In a presentation at the EURETINA 2021 Virtual Congress, Dr Cristina Cristian noted that an injection of brolucizumab treatment in patients with neovascular age-related macular degeneration led to a median improvement in visual acuity (VA) of 10.5 letters and the drug was well-tolerated.
A team of investigators in the UK has found that 1 injection of brolucizumab (Beovu, Novartis) treatment can result in a median improvement in visual acuity (VA) of 10.5 letters.
The investigators also found that the drug was well tolerated by patients with neovascular age-related macular degeneration (nAMD), according to first author Dr Cristina Cristian from the Department of Ophthalmology at Leeds Teaching Hospitals National Health Service Trust.
The drug was approved recently in the UK for treating nAMD. An advantage found in clinical trials was that the results achieved with injections at 8- or 12-week intervals were non-inferior to treatment with aflibercept (Eylea, Regeneron Pharmaceuticals Inc.) administered every 8 weeks.
According to Cristian, speaking at the EURETINA 2021 Virtual Congress, the advantages of 12-week dosing is a reduction in the number of patient visits and injections.
This is particularly important during the COVID-19 pandemic when maintaining social distancing is key to health and safety.

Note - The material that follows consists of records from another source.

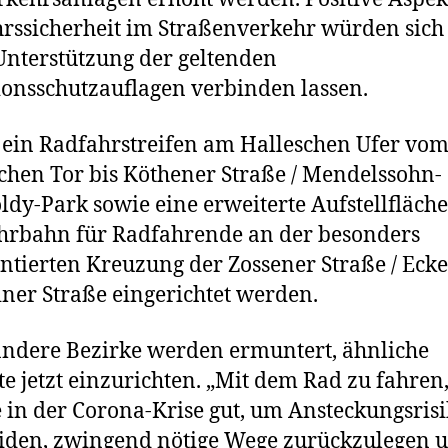
rssicherheit im Straßenverkehr würden sich 
Unterstützung der geltenden
ionsschutzauflagen verbinden lassen.
l ein Radfahrstreifen am Halleschen Ufer vo
chen Tor bis Köthener Straße / Mendelssohn-
ldy-Park sowie eine erweiterte Aufstellfläche
hrbahn für Radfahrende an der besonders
ntierten Kreuzung der Zossener Straße / Ecke
iner Straße eingerichtet werden.
ndere Bezirke werden ermuntert, ähnliche
te jetzt einzurichten. „Mit dem Rad zu fahren, 
 in der Corona-Krise gut, um Ansteckungsris
iden, zwingend nötige Wege zurückzulegen 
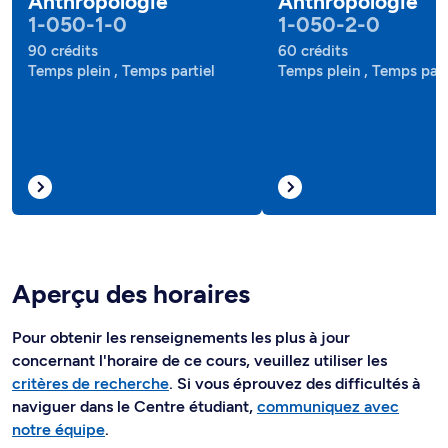
Anthropologie
Anthropologie
1-050-1-0
1-050-2-0
90 crédits
60 crédits
Temps plein , Temps partiel
Temps plein , Temps part
Aperçu des horaires
Pour obtenir les renseignements les plus à jour
concernant l'horaire de ce cours, veuillez utiliser les
critères de recherche
. Si vous éprouvez des difficultés à
naviguer dans le Centre étudiant,
communiquez avec
notre équipe
.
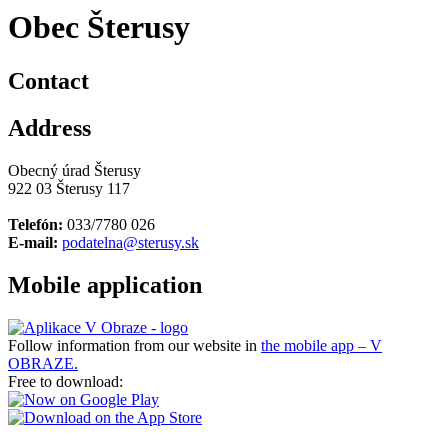
Obec Šterusy
Contact
Address
Obecný úrad Šterusy
922 03 Šterusy 117
Telefón:
033/7780 026
E-mail:
podatelna@sterusy.sk
Mobile application
Follow information from our website in
the mobile app – V
OBRAZE.
Free to download:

Cristian and her colleagues conducted a retrospective observational study to assess the efficacy and the risk profile of brolucizumab intravitreal injections in patients with an insufficient response to aflibercept characterized by persistent disease activity and unstable VA despite frequent therapy or disease control but a heavy treatment burden.

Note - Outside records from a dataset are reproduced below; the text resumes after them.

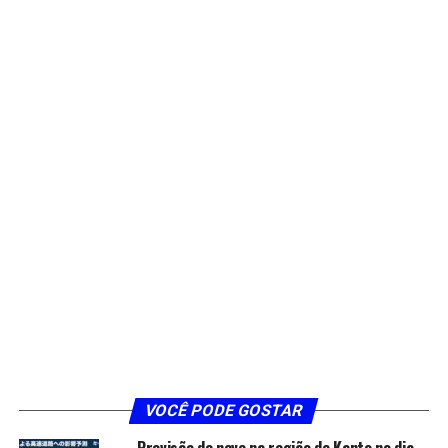
VOCÊ PODE GOSTAR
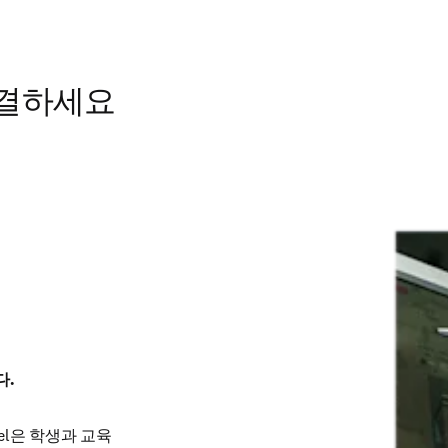
해결하세요
다.
el은 학생과 교육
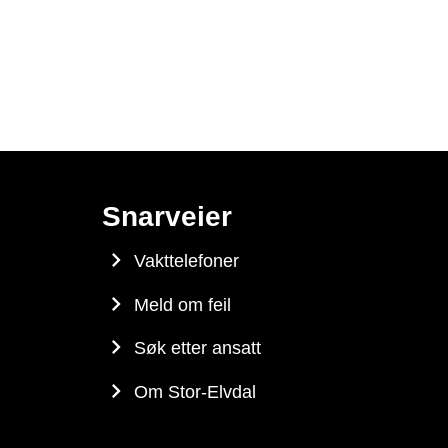
Snarveier
Vakttelefoner
Meld om feil
Søk etter ansatt
Om Stor-Elvdal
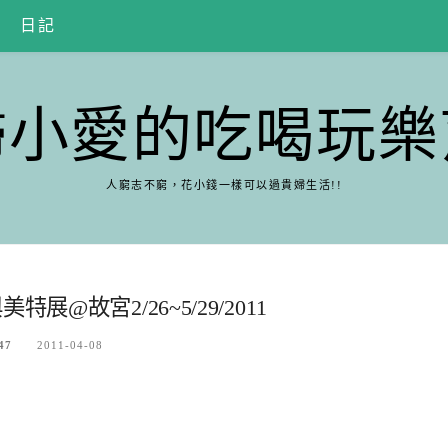
日記
婦小愛的吃喝玩樂
人窮志不窮，花小錢一樣可以過貴婦生活!!
@故宮2/26~5/29/2011
47
2011-04-08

The charts of 35 patients (age range, 66-93 years; 51% women) with nAMD who were treated with brolucizumab from April 2020 to April 2021 were reviewed.
For all patients, the best-corrected VA, central retinal thickness, and intraocular pressure were measured; all patients underwent a complete ophthalmic examination at baseline and the last follow-up after the brolucizumab injection.

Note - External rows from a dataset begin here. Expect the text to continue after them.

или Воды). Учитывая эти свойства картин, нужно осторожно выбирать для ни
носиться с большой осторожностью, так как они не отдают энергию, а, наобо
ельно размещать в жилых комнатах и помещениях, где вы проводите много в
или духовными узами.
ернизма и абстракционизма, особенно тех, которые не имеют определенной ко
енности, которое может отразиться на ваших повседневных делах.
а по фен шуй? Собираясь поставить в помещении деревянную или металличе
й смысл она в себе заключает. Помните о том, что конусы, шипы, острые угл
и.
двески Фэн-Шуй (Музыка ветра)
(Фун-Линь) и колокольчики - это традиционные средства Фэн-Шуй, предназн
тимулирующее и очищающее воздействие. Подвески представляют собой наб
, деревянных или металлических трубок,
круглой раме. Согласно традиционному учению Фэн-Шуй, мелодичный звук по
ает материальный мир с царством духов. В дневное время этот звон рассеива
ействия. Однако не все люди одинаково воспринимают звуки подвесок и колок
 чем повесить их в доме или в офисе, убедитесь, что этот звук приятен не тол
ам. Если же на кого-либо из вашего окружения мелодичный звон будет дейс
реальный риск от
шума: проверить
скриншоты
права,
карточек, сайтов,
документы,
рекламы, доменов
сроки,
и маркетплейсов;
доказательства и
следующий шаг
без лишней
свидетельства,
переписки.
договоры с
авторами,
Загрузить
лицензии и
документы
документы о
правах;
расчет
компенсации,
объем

The patients received a total of 102 injections of brolucizumab; they had received from 3 to 62 previous aflibercept injections (median, 17; median injection interval, 6 weeks).
The median VAs before and after the brolucizumab injection were 57 and 67.5 letters, respectively; the respective central retinal thickness measurements were 337 μm and 436 μm.
The investigators reported that the treatment was well tolerated with no adverse events.
“The median VA improvement after the first injection was 10.5 letters despite the median increase in the central retinal thickness of 112.5 μm after the first dose of brolucizumab,” Cristian concluded. “No intraocular inflammation or vascular retinitis was detected in this case series.”
She also advised that conclusions about long-term results cannot be drawn.